Top of Exercise material
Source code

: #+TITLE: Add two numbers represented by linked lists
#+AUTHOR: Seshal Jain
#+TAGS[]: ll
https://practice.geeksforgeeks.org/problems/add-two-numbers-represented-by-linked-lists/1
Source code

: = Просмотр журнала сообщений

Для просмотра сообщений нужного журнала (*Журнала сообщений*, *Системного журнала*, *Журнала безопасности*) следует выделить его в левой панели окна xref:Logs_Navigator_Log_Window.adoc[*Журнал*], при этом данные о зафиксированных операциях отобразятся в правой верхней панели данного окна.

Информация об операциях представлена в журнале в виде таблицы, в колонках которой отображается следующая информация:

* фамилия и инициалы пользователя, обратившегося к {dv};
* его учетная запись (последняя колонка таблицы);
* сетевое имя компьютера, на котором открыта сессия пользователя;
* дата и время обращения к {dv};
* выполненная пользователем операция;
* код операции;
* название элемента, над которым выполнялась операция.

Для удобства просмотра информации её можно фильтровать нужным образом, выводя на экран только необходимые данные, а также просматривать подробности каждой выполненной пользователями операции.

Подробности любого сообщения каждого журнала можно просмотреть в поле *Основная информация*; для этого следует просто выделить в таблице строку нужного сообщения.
Bottom of Exercise material
Top of Exercise material
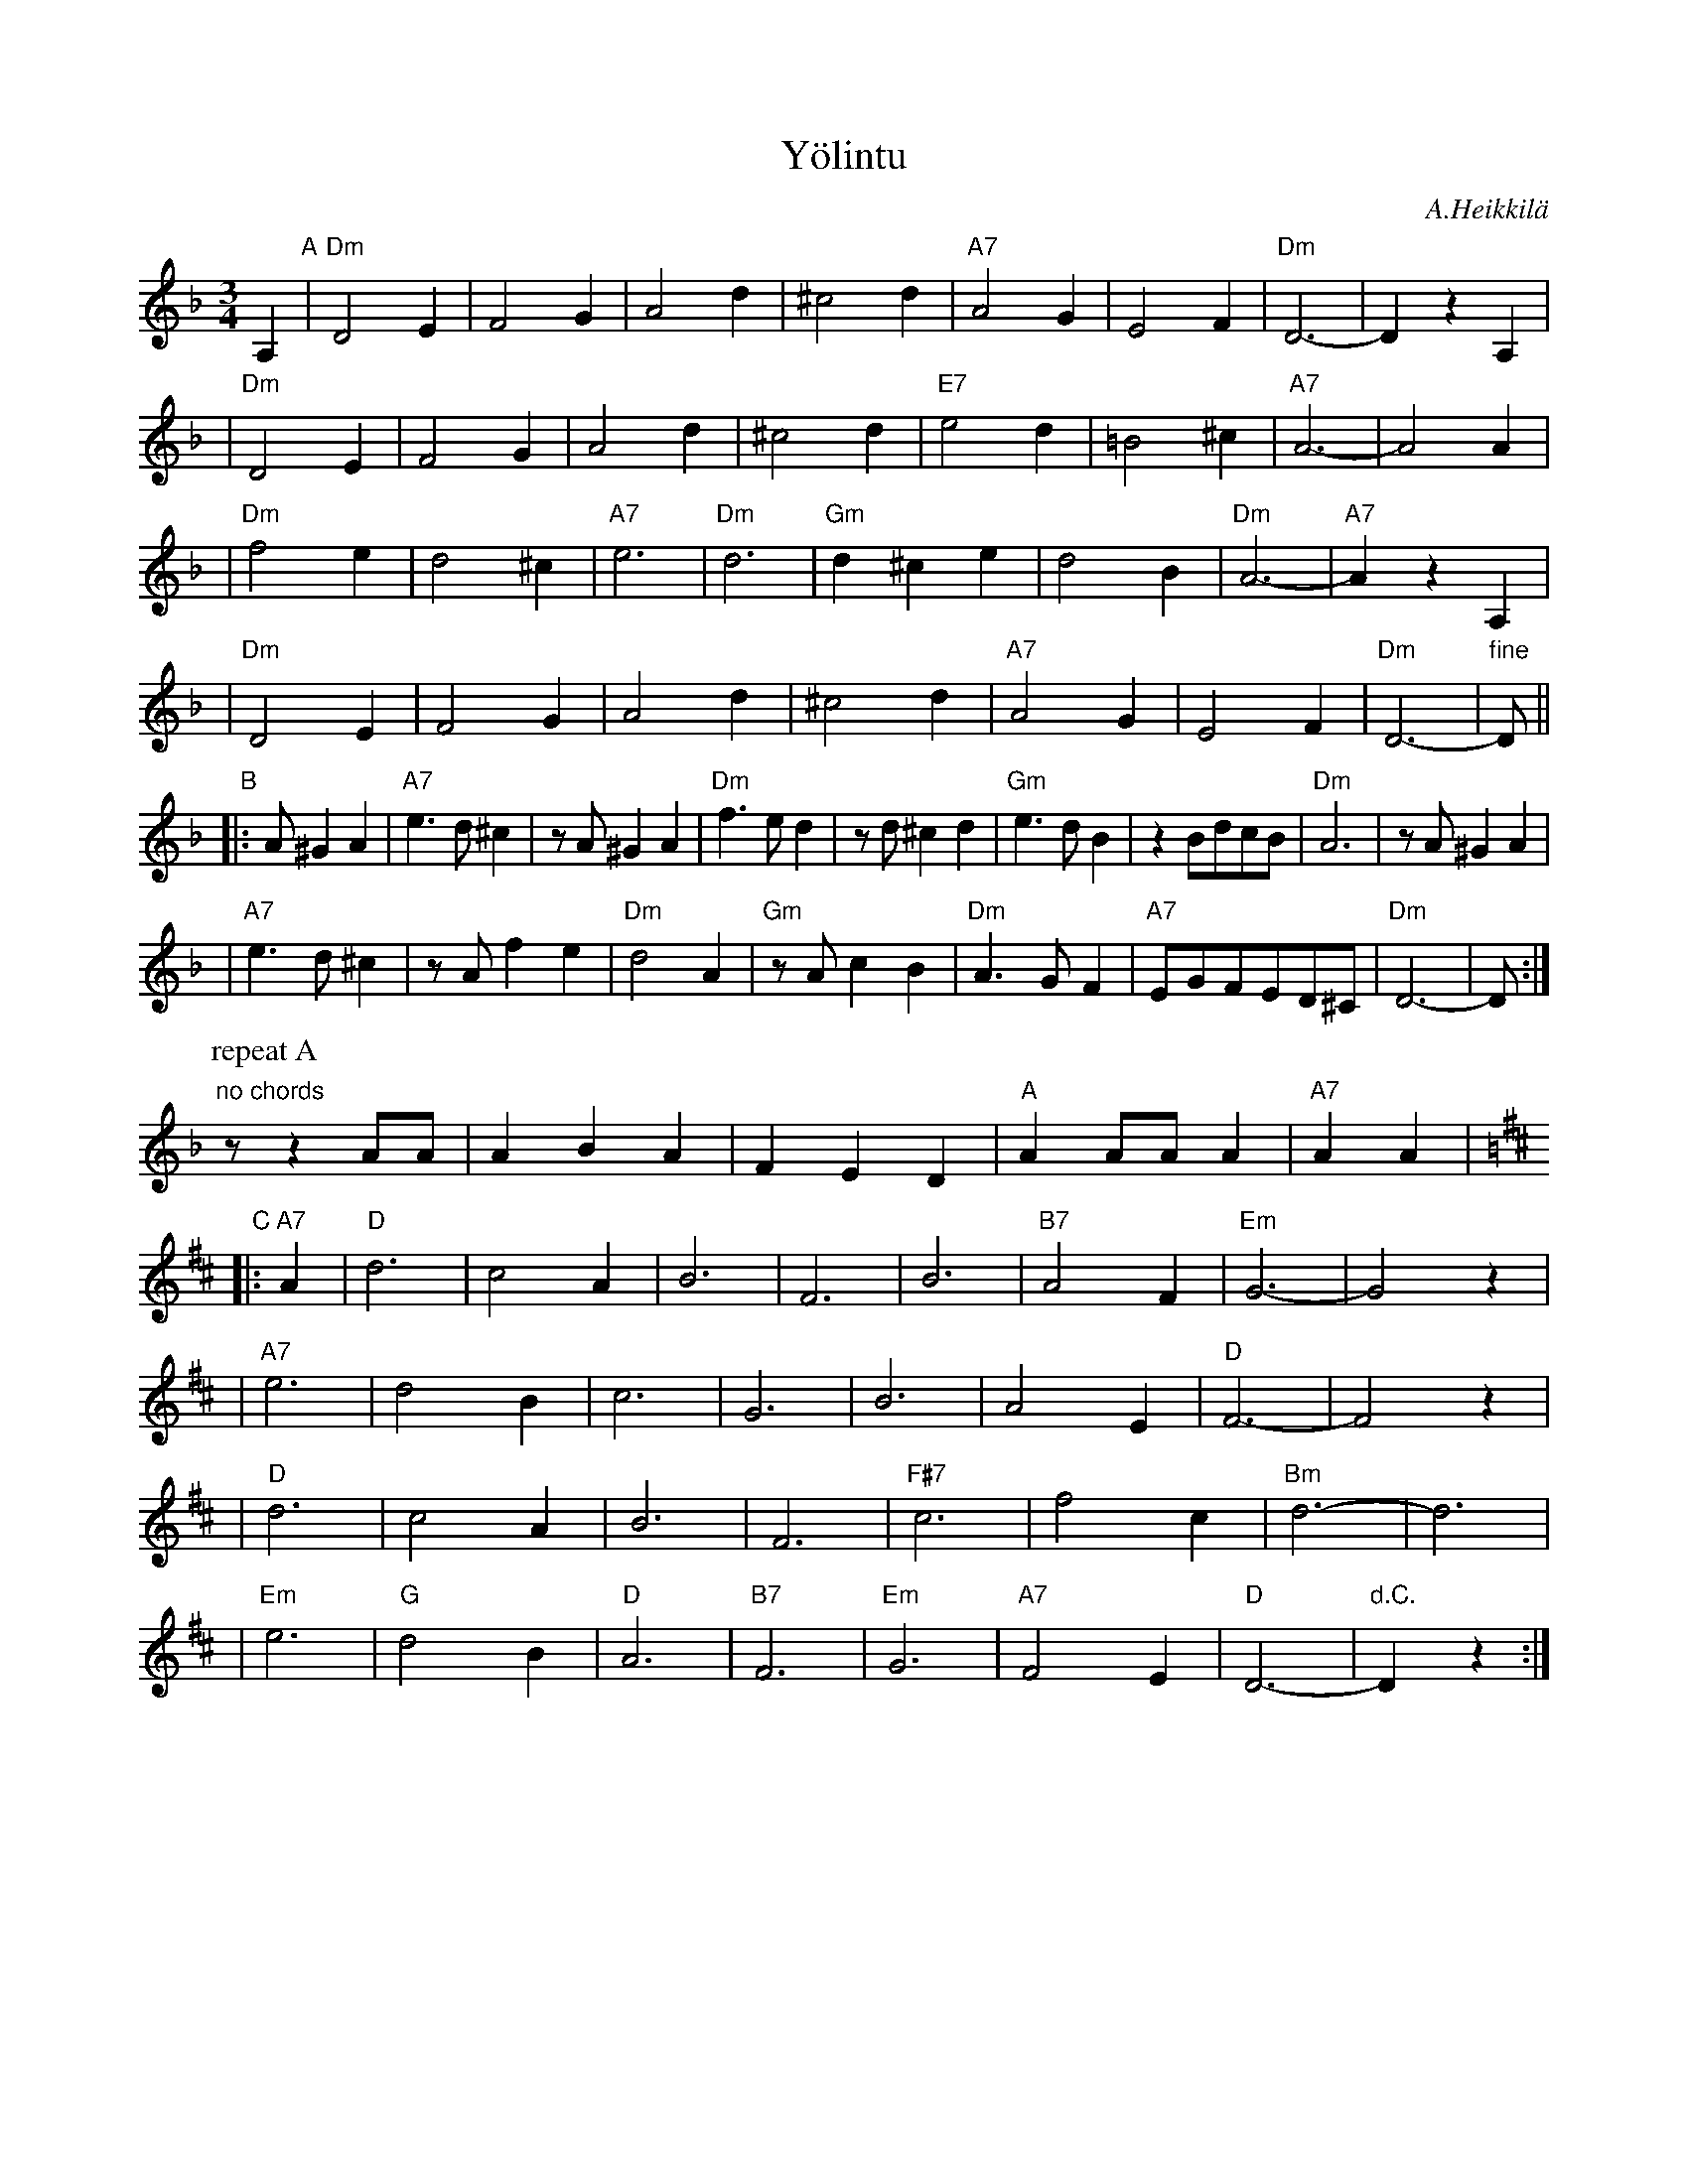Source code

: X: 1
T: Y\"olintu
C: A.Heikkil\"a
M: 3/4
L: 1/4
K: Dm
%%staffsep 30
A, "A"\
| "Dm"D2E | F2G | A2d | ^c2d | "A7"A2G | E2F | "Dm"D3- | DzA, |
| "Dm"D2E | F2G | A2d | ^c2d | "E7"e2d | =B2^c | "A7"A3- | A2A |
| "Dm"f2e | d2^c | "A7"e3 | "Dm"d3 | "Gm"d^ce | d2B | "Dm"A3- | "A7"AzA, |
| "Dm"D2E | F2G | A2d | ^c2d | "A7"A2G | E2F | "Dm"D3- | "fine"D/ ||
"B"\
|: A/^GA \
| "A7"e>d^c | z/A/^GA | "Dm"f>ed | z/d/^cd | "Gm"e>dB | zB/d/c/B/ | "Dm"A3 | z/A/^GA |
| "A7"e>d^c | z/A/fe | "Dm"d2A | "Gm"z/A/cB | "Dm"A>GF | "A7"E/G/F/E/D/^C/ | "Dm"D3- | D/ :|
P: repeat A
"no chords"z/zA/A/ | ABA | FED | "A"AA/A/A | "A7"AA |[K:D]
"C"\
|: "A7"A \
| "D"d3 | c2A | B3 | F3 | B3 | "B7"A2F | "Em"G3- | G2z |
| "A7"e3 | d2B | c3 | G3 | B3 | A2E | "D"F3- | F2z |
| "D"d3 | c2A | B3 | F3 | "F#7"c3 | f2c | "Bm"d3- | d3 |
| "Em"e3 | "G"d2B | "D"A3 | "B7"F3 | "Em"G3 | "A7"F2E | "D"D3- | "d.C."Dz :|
Bottom of Exercise material
Top of Exercise material
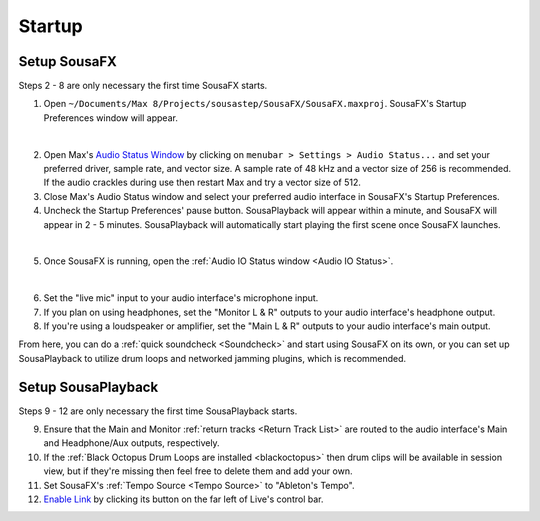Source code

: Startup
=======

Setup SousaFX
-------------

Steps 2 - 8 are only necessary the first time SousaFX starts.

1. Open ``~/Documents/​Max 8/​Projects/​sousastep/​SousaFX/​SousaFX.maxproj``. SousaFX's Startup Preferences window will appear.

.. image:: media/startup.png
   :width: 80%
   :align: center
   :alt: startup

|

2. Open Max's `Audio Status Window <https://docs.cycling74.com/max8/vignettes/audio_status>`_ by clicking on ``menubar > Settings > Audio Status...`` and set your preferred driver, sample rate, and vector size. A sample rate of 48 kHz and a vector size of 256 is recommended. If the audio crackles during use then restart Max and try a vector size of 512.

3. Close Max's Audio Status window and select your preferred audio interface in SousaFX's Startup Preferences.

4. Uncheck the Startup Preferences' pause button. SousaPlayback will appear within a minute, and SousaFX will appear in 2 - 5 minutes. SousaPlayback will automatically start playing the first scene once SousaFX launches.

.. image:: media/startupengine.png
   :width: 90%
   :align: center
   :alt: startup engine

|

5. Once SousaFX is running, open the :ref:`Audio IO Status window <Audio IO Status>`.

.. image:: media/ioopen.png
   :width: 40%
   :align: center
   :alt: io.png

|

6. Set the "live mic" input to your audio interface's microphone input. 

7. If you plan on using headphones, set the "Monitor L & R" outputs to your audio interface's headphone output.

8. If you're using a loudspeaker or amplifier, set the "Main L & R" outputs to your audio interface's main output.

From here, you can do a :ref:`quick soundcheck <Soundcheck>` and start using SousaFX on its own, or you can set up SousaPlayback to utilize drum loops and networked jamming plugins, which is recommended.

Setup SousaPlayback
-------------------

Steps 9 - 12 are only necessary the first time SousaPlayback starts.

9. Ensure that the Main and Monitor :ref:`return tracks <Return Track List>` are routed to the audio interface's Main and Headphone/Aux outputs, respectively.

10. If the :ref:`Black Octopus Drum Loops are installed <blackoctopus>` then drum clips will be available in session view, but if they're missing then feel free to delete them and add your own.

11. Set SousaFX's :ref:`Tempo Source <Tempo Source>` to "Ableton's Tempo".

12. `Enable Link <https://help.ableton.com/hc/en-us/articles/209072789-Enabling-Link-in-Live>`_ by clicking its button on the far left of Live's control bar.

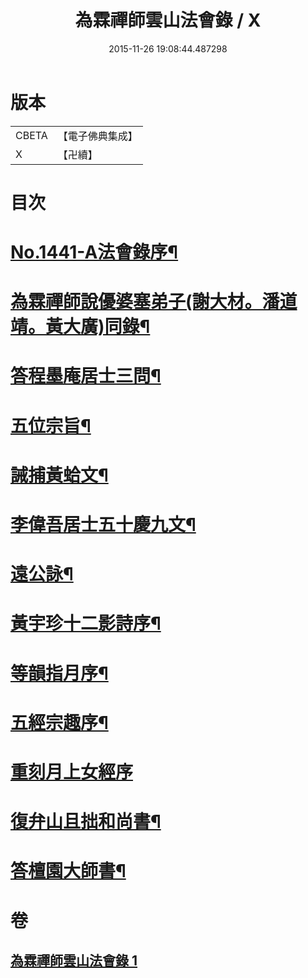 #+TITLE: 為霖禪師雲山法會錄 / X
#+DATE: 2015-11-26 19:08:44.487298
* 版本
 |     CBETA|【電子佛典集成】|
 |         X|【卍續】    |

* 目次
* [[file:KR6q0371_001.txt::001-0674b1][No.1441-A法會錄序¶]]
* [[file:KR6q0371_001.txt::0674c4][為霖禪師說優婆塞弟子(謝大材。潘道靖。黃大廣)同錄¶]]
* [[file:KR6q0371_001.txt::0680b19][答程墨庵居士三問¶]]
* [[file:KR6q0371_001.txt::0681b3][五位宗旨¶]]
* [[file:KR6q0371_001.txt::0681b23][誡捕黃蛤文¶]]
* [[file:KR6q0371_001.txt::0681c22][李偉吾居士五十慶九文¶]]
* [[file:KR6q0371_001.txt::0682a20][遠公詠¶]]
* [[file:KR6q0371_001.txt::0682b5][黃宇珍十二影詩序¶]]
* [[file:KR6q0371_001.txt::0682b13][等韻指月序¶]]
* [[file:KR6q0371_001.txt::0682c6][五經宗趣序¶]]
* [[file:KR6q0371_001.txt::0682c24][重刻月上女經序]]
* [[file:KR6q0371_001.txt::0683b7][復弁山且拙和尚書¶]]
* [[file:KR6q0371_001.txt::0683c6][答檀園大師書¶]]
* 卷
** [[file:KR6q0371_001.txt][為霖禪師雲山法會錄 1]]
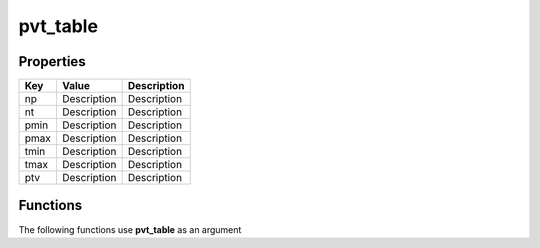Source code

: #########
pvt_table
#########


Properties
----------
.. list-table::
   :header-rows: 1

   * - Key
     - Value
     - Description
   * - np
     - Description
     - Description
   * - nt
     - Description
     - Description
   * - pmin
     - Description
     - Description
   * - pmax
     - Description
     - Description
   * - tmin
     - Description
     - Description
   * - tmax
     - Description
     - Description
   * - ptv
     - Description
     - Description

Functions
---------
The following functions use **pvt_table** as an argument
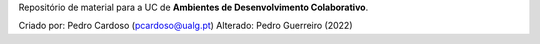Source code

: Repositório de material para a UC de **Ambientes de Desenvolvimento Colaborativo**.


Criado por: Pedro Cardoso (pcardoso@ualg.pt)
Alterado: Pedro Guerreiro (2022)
Bottom of Exercise material
Assignment: Return all lines from the material that contain "clicking".

Response to the exercise:
2. Open Max's `Audio Status Window <https://docs.cycling74.com/max8/vignettes/audio_status>`_ by clicking on ``menubar > Settings > Audio Status...`` and set your preferred driver, sample rate, and vector size. A sample rate of 48 kHz and a vector size of 256 is recommended. If the audio crackles during use then restart Max and try a vector size of 512.
12. `Enable Link <https://help.ableton.com/hc/en-us/articles/209072789-Enabling-Link-in-Live>`_ by clicking its button on the far left of Live's control bar.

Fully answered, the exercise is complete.